Thanks KSALguy, I didn't know that about her nesting spot. Right now I just have a nest box in their house.
We may try to free range them but we'll have to see. If we do it will be after she starts setting on a nest in their penned area & will feed in the afternoon like you suggested.


----------



## BackfourtyMI. (Sep 3, 2007)

eclipchic said:


> we free ranged ours last year, well we did have perimeter fencing. They knocked on the windows, pooped on the deck, stole cherry tomatoes, picked on the chickens....hooligans! They even attacked my old dog. We'll do it again this year though, they were a hoot to have around.


Did you lock them up at night or did they just roost where ever they wanted at night.


----------



## Jennifer L. (May 10, 2002)

Mine free range all year. The only real problem is they like to get in the road and stop traffic. You also have to be careful on where you park tractors, etc, because the toms like to perch, and crap on, the stuff that's 4-6' off the ground (the hens go higher and prefer the trees rather than low lying machinery).

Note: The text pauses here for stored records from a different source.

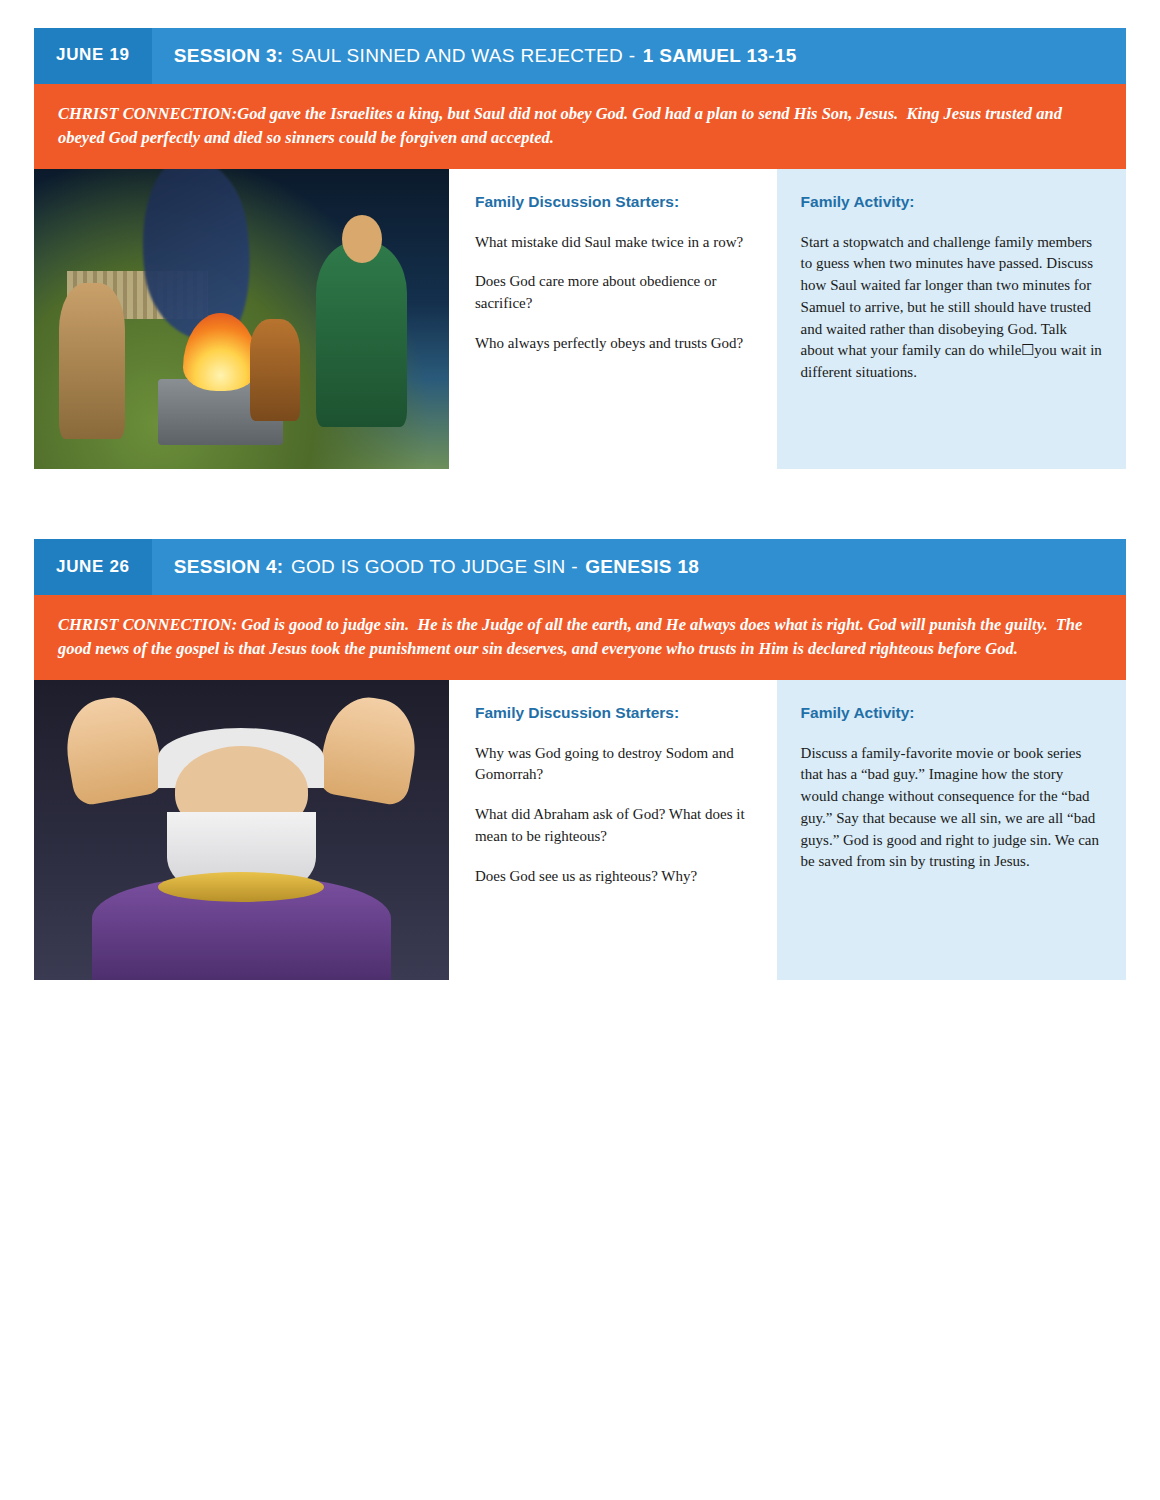JUNE 19
SESSION 3: Saul Sinned and Was Rejected - 1 Samuel 13-15
CHRIST CONNECTION:God gave the Israelites a king, but Saul did not obey God. God had a plan to send His Son, Jesus. King Jesus trusted and obeyed God perfectly and died so sinners could be forgiven and accepted.
Family Discussion Starters:
What mistake did Saul make twice in a row?
Does God care more about obedience or sacrifice?
Who always perfectly obeys and trusts God?
Family Activity:
Start a stopwatch and challenge family members to guess when two minutes have passed. Discuss how Saul waited far longer than two minutes for Samuel to arrive, but he still should have trusted and waited rather than disobeying God. Talk about what your family can do while☐you wait in different situations.
JUNE 26
SESSION 4: God is Good to Judge Sin - Genesis 18
CHRIST CONNECTION: God is good to judge sin. He is the Judge of all the earth, and He always does what is right. God will punish the guilty. The good news of the gospel is that Jesus took the punishment our sin deserves, and everyone who trusts in Him is declared righteous before God.
Family Discussion Starters:
Why was God going to destroy Sodom and Gomorrah?
What did Abraham ask of God? What does it mean to be righteous?
Does God see us as righteous? Why?
Family Activity:
Discuss a family-favorite movie or book series that has a “bad guy.” Imagine how the story would change without consequence for the “bad guy.” Say that because we all sin, we are all “bad guys.” God is good and right to judge sin. We can be saved from sin by trusting in Jesus.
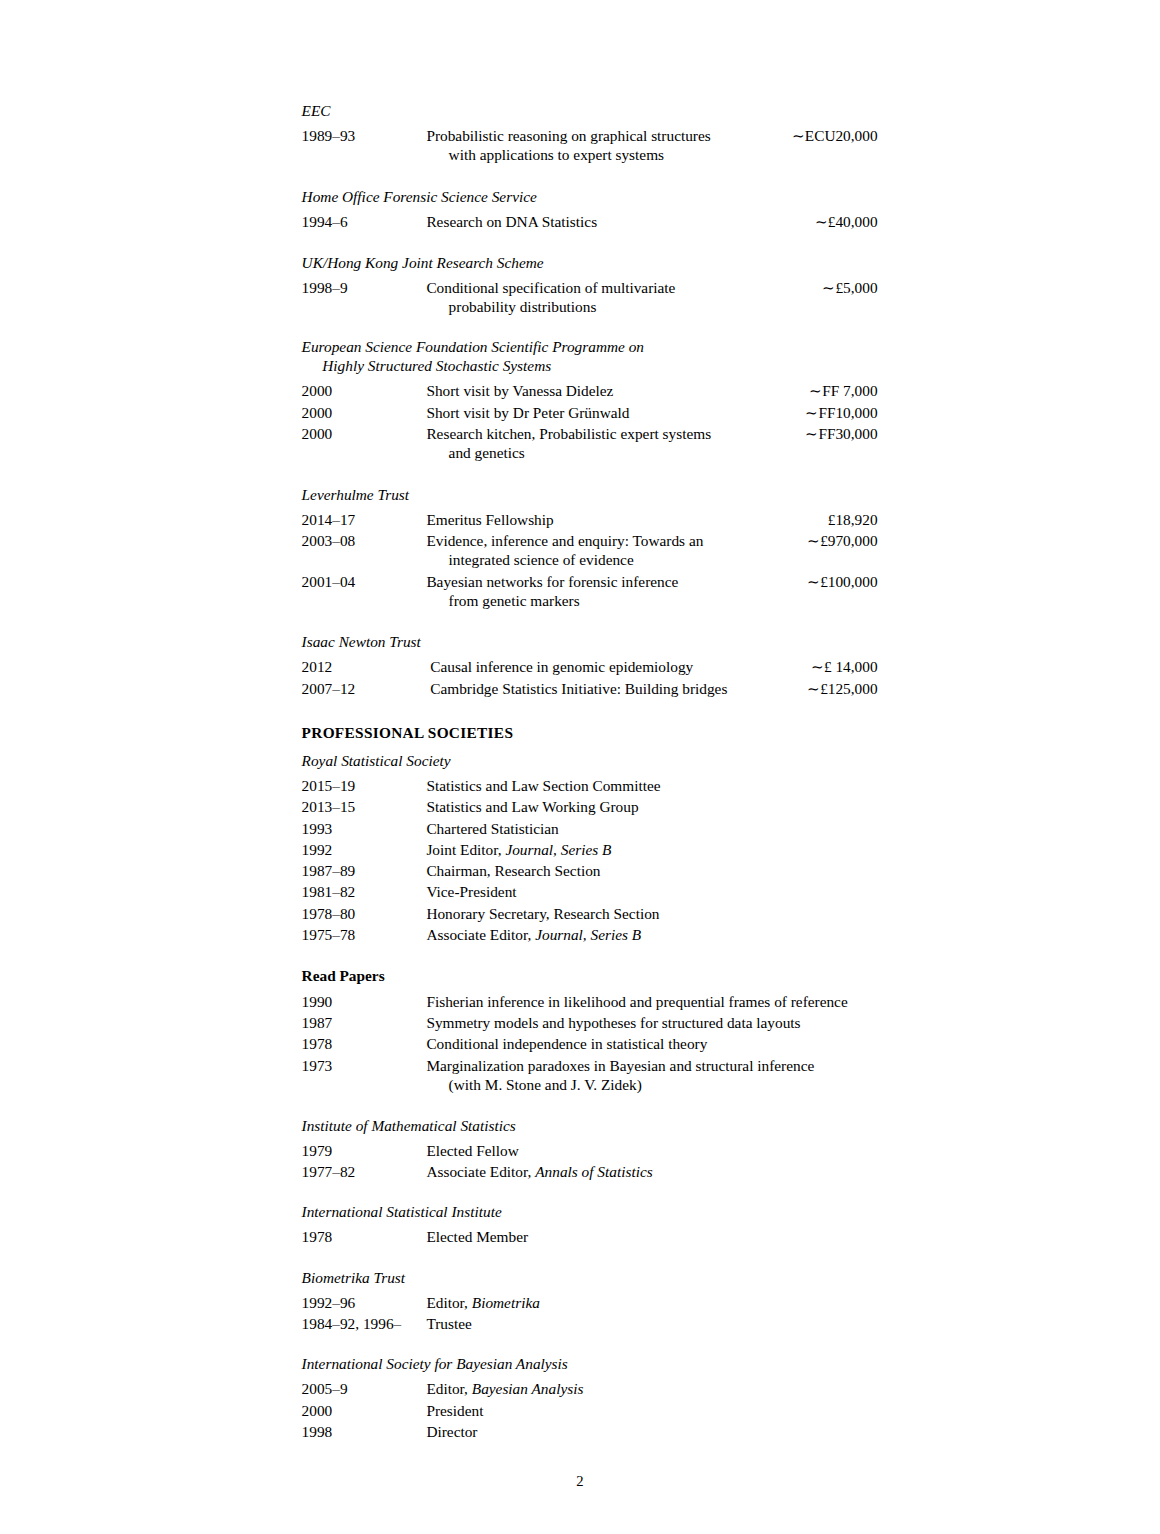EEC
| 1989–93 | Probabilistic reasoning on graphical structures with applications to expert systems | ∼ECU20,000 |
Home Office Forensic Science Service
| 1994–6 | Research on DNA Statistics | ∼£40,000 |
UK/Hong Kong Joint Research Scheme
| 1998–9 | Conditional specification of multivariate probability distributions | ∼£5,000 |
European Science Foundation Scientific Programme on Highly Structured Stochastic Systems
| 2000 | Short visit by Vanessa Didelez | ∼FF 7,000 |
| 2000 | Short visit by Dr Peter Grünwald | ∼FF10,000 |
| 2000 | Research kitchen, Probabilistic expert systems and genetics | ∼FF30,000 |
Leverhulme Trust
| 2014–17 | Emeritus Fellowship | £18,920 |
| 2003–08 | Evidence, inference and enquiry: Towards an integrated science of evidence | ∼£970,000 |
| 2001–04 | Bayesian networks for forensic inference from genetic markers | ∼£100,000 |
Isaac Newton Trust
| 2012 | Causal inference in genomic epidemiology | ∼£ 14,000 |
| 2007–12 | Cambridge Statistics Initiative: Building bridges | ∼£125,000 |
PROFESSIONAL SOCIETIES
Royal Statistical Society
| 2015–19 | Statistics and Law Section Committee |
| 2013–15 | Statistics and Law Working Group |
| 1993 | Chartered Statistician |
| 1992 | Joint Editor, Journal, Series B |
| 1987–89 | Chairman, Research Section |
| 1981–82 | Vice-President |
| 1978–80 | Honorary Secretary, Research Section |
| 1975–78 | Associate Editor, Journal, Series B |
Read Papers
| 1990 | Fisherian inference in likelihood and prequential frames of reference |
| 1987 | Symmetry models and hypotheses for structured data layouts |
| 1978 | Conditional independence in statistical theory |
| 1973 | Marginalization paradoxes in Bayesian and structural inference (with M. Stone and J. V. Zidek) |
Institute of Mathematical Statistics
| 1979 | Elected Fellow |
| 1977–82 | Associate Editor, Annals of Statistics |
International Statistical Institute
| 1978 | Elected Member |
Biometrika Trust
| 1992–96 | Editor, Biometrika |
| 1984–92, 1996– | Trustee |
International Society for Bayesian Analysis
| 2005–9 | Editor, Bayesian Analysis |
| 2000 | President |
| 1998 | Director |
2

I only confine breeding groups in the spring, and figure on losing a lot of the other hens to predators when they nest in unprotected areas. That's the main problem with free ranging turkeys, hens nesting in unsafe areas and getting picked off by coyotes or foxes. Not much you can do about that if you let them free range during nesting season.

Jennifer


----------



## Sherry in Iowa (Jan 10, 2010)

We've had a few turkeys "free range". It was an experience..


----------



## whiskeylivewire (May 27, 2009)

We only have one turkey, a Black Spanish tom, so maybe that is the reason it's been so easy. He roosts on top of the goats pens, we have no predators that come up to the house-haven't lost a chicken or the turkey yet-and he's gentle as can be. He just struts around and wants attention. He didn't eat the garden produce(unlike the chickens) and he only got the bugs out of it. We are getting him a harem as soon as Estes hatches them out and maybe things will change then but as of now he is better than the chickens!


----------



## Macpaul (Apr 14, 2008)

We lock ours up everynight. They free range in the yard with the chickens. Sometimes getting into the back pasture which means you have to go get them. The hen is lighter so they can fly up onto something but the tom becomes to heavy. My tom will go back in but noone else will. So he keeps coming out. I walk behind them and they go right back in. It can be a pain but it's safer to put them up. Good luck if you get your hen to nest in the coop, mine likes to find a spot in tall weeds. Then it's a game to find her. As she only came back to the coop twice.(every girl need her dirt bath) Glad you got a girl for Lincoln. That means out of 9 only 3 were girls.


----------